▶ Activity: Beginning at whichever line contains "fx_px: 4697", reproduce each line of the records below word for word, ending with the last, and add nothing.

▶ Input data:
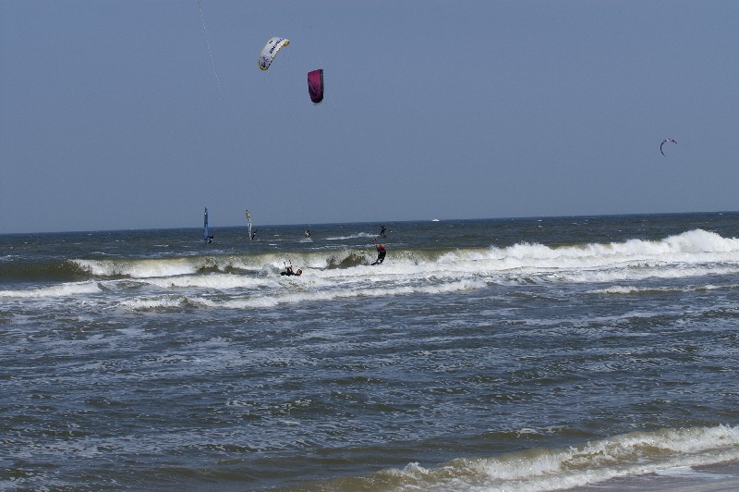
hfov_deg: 19.5
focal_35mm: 105
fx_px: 2154
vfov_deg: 13.0
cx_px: 370
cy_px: 246
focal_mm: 70
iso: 100
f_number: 11
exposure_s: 1/300
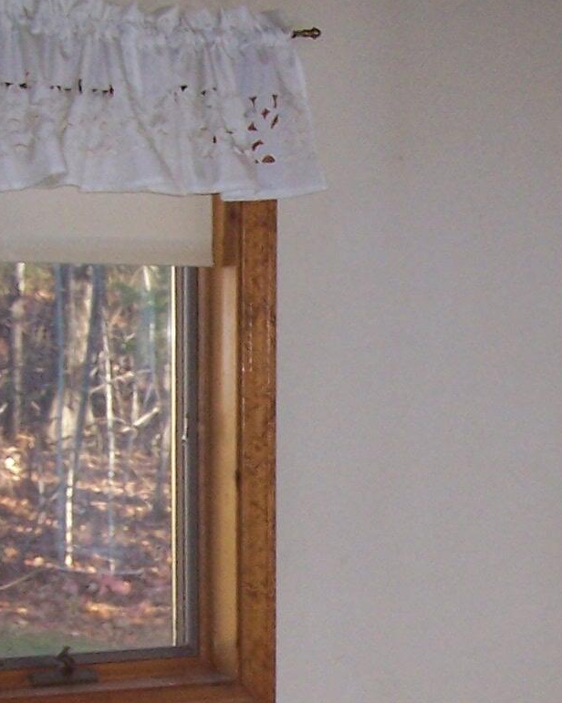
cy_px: 681
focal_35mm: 124
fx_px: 2580
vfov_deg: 15.3
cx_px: 538
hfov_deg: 12.3
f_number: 2.8
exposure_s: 1/60
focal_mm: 6.3
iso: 140
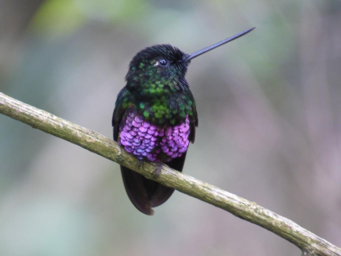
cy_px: 128
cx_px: 170
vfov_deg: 1.2
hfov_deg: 1.7
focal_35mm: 1195
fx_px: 11772
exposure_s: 1/30
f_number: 5.9
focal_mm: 214.08
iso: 400
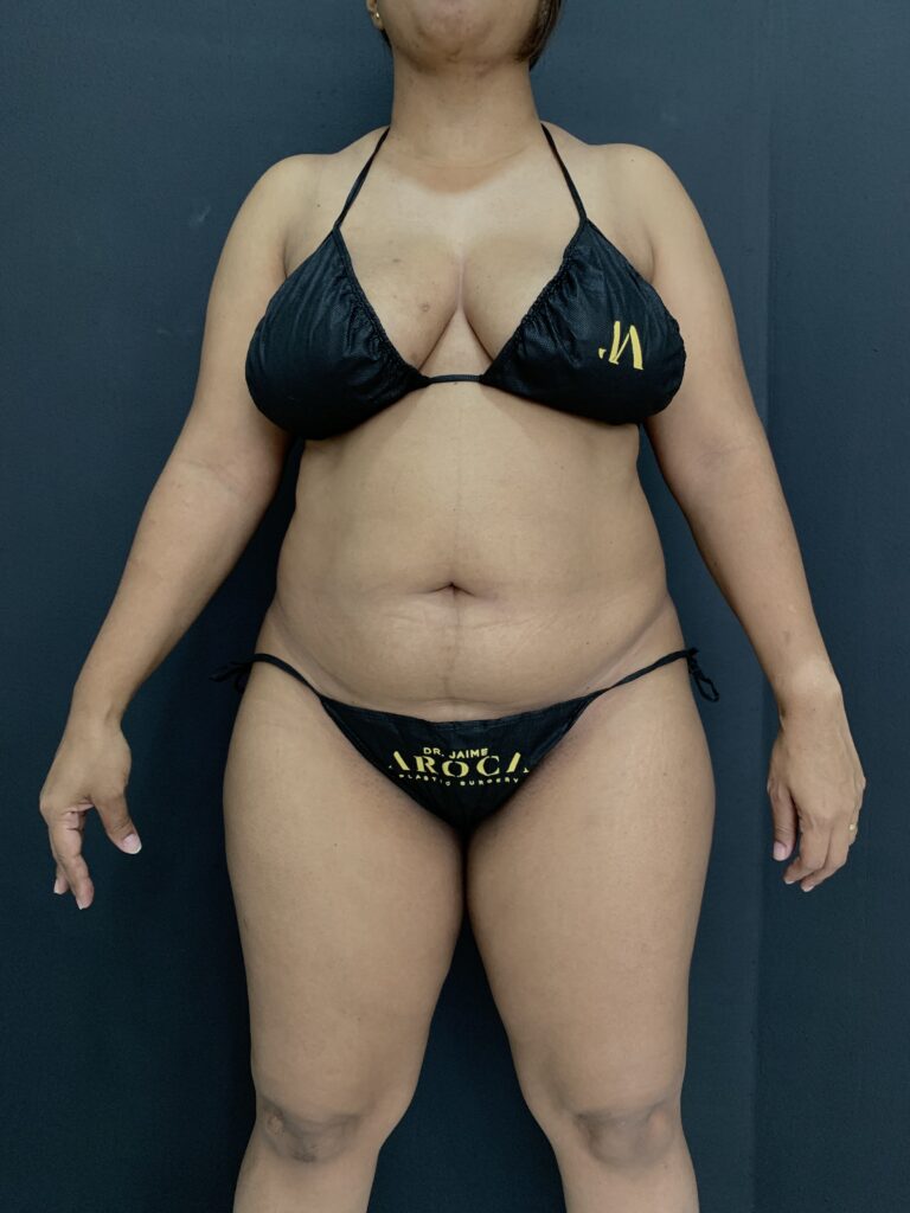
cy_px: 606
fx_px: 911
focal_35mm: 26
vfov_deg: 67.3
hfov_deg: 53.1
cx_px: 455
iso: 125
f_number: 1.8
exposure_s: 1/60
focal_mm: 4.25
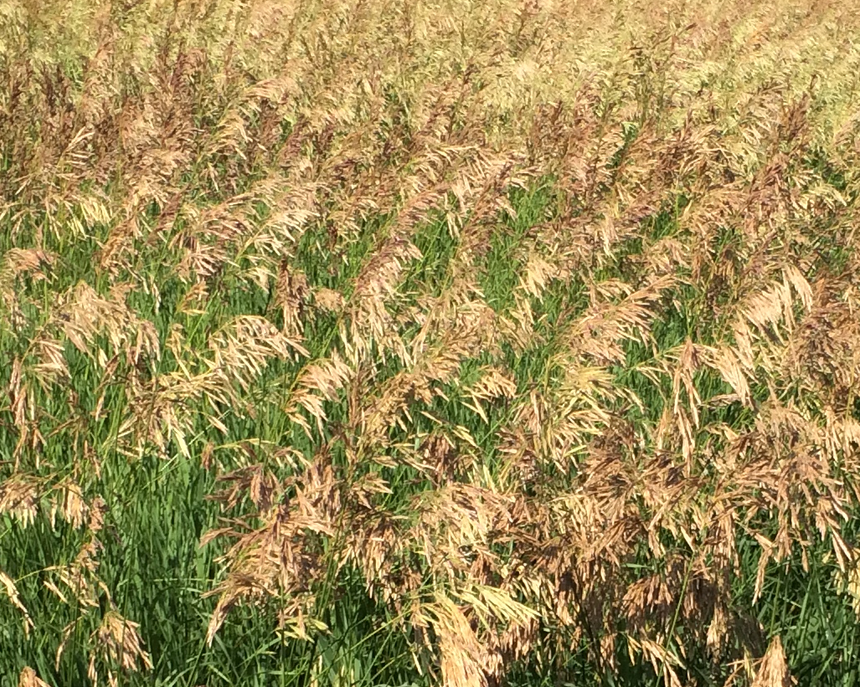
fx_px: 2290
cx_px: 628
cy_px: 627
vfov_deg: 16.8
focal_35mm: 90
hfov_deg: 21.1
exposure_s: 1/1786
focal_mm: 4.15
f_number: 2.2
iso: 32
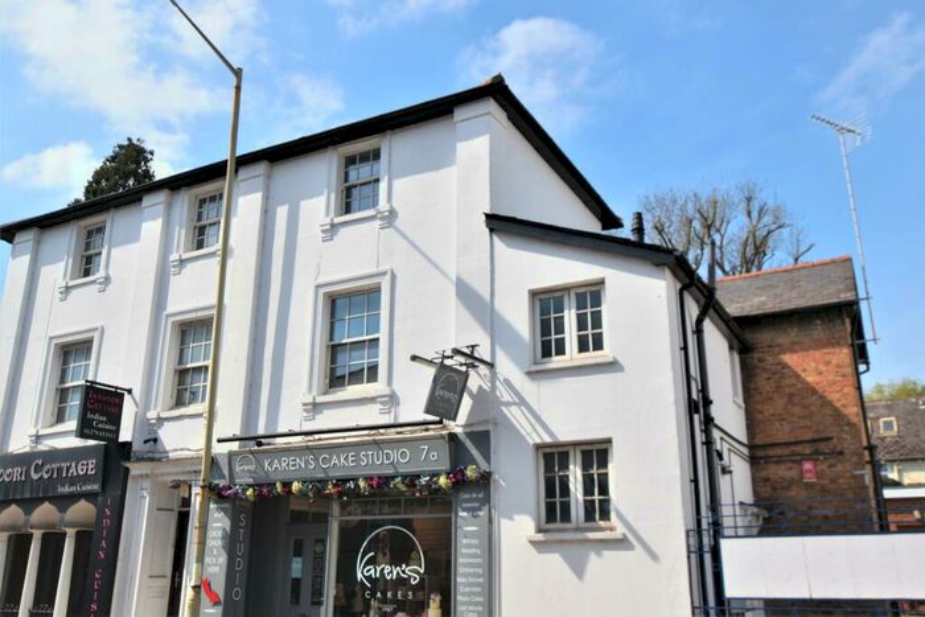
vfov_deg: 43.6
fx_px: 771
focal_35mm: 30
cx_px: 462
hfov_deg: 61.9
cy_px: 308
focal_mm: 20
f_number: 8
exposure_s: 1/250
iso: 100
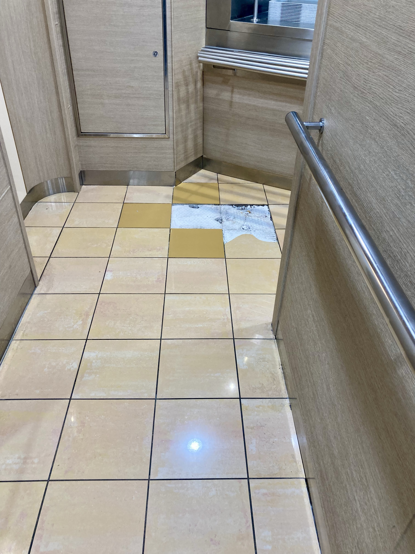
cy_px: 277
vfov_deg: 63.4
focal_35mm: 28
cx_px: 208
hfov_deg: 49.7
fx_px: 448
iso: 64
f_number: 1.8
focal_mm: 3.99
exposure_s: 1/120
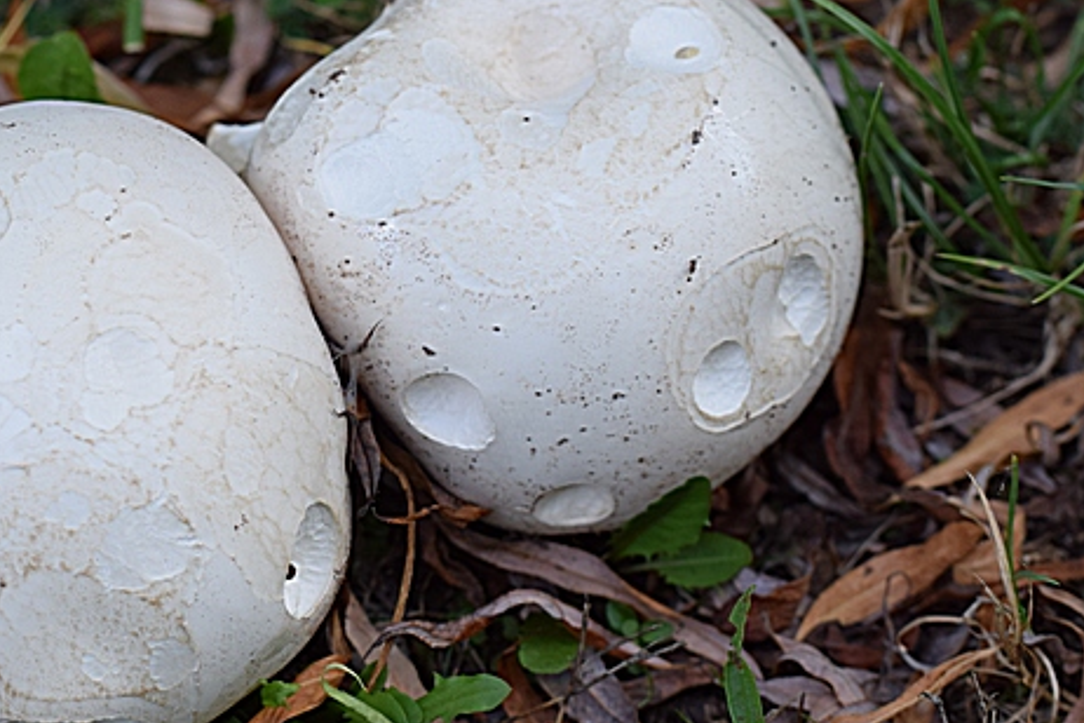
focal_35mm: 156
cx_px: 314
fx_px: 4697
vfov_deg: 8.8
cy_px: 309
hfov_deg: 13.1
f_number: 5
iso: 400
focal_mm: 60
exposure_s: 1/400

▶ Result of this exercise:
fx_px: 4697
vfov_deg: 8.8
cy_px: 309
hfov_deg: 13.1
f_number: 5
iso: 400
focal_mm: 60
exposure_s: 1/400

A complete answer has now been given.